1.) Unresponsiveness & zombie processes
So the issue is the following: zeppelin starts spark in client mode, meaning that the spark driver process will not be distributed over the cluster, but will run on the submitting machine, which in our case is hdp-master. So, clearly, how many spark interpreters can be started is dependent on the resources available on hdp-master. At least according to one of the main developers, this resource restrictions should be more of a problem than the zeppelin daemon itself: http://apache-zeppelin-users-incubating-mailing-list.75479.x6.nabble.com/Limit-on-multiple-concurrent-interpreters-isolated-notebooks-tp4732p4737.html
Concerning the zombie processes after shutdown of the daemon: this should not happen. There are even mechanisms within Zeppelin that should prevent this. However, seems like we are not the only ones experiencing this problem. A bugticket has been issued: http://apache-zeppelin-users-incubating-mailing-list.75479.x6.nabble.com/Interpreter-zombie-processes-tp4738.html and https://issues.apache.org/jira/browse/ZEPPELIN-1832
2.) Different interpreters & cluster resources
There are several issues with this one, especially if you do not use spark dynamic resource allocation. If you would (which works fine, I tried it on the new gcloud instance), an idle interpreter would simply consume resources for the driver (and maybe one executor, depending on config). Only if you actually start a computation it would ask for more free resources. So that’s one option to circumvent this problem at least a little bit. Second, a “stop” button in Zeppelin would be a very useful features, and actually there is such a features request already and might come soon(ish) (can’t find bugticket anymore)

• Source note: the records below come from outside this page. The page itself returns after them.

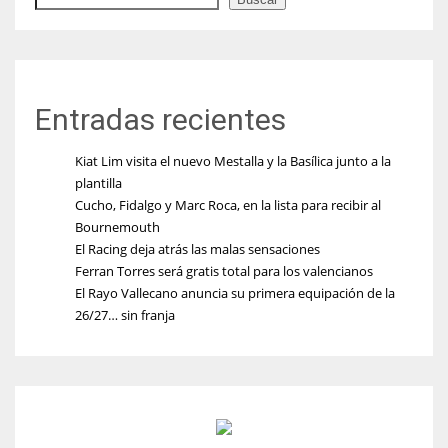
Entradas recientes
Kiat Lim visita el nuevo Mestalla y la Basílica junto a la
plantilla
Cucho, Fidalgo y Marc Roca, en la lista para recibir al
Bournemouth
El Racing deja atrás las malas sensaciones
Ferran Torres será gratis total para los valencianos
El Rayo Vallecano anuncia su primera equipación de la
26/27… sin franja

3.) Another note on unresponsiveness
We say that a zeppelin notebook is unresponsive, if the status bar does not change. So now, this is a bad definition of “unresponsive”, as there might be many reasons why the status bar is not progressing, for example the spark operation might take long (e.g. many shuffles) or zeppelin is waiting for cluster resources. In an ideal word, Zeppelin would have a more verbose Status bar, telling the user what it is actually doing at the moment. The immediate reaction to restart the interpreter, kill all other processes, restart zeppelin, might not be always necessary – and combined with issue 1) might worsen the problem globally. I’ll create a feature request for this one.
In Zeppelin 0.6, many improvements have been made. Bugs have been fixed and features have been added. For example, user authentication is possible, also hooking Zeppelin up with github in order to version (and share) notebooks. Also, there is now the possibility to start a new interpreter for each notebook automatically.

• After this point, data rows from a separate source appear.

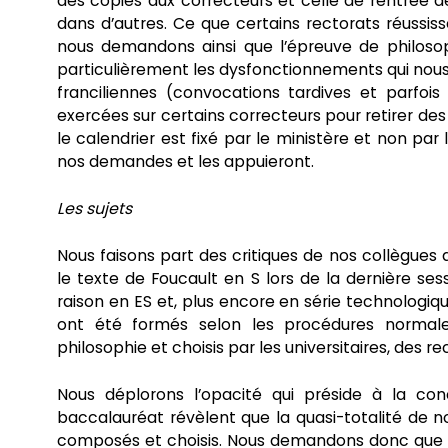
des copies aux correcteurs et celle de rentrée 
dans d’autres. Ce que certains rectorats réussisse
nous demandons ainsi que l’épreuve de philosoph
particulièrement les dysfonctionnements qui nous 
franciliennes (convocations tardives et parfois
exercées sur certains correcteurs pour retirer de
le calendrier est fixé par le ministère et non par 
nos demandes et les appuieront.
Les sujets
Nous faisons part des critiques de nos collègue
le texte de Foucault en S lors de la dernière sessi
raison en ES et, plus encore en série technologique
ont été formés selon les procédures normale
philosophie et choisis par les universitaires, des re
Nous déplorons l’opacité qui préside à la con
baccalauréat révèlent que la quasi-totalité de n
composés et choisis. Nous demandons donc que l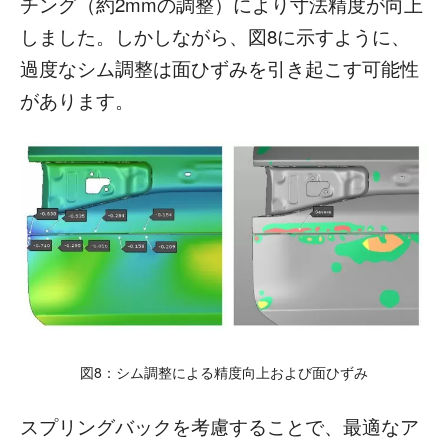
チング（約2mmの調整）により寸法精度が向上
しました。しかしながら、図8に示すように、
過度なシム調整は面ひずみを引き起こす可能性
があります。
図8：シム調整による精度向上および面ひずみ
スプリングバックを考慮することで、最適なア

Concerning multitenancy for Zeppelin: there is this project http://help.zeppelinhub.com/zeppelin_multitenancy/ However, this is in beta and does only run on a Spark standalone cluster. It’s not clear when Spark on YARN will be supported. We’ll have to wait.
Some general notes: Zeppelin is still incubating into Apache Foundation – and that for quite some time, the whole project is roughly four years old. The (dev) community is rather small, although many people (seem) to use it. Not sure whether it will ever gain real traction. I would not bet too much on Zeppelin for the future. Using it internally for analysis & prototyping purposes is certainly fine, if we can live with the drawbacks. At this moment however, I would not include it into any “production” workflows (especially not for external customers).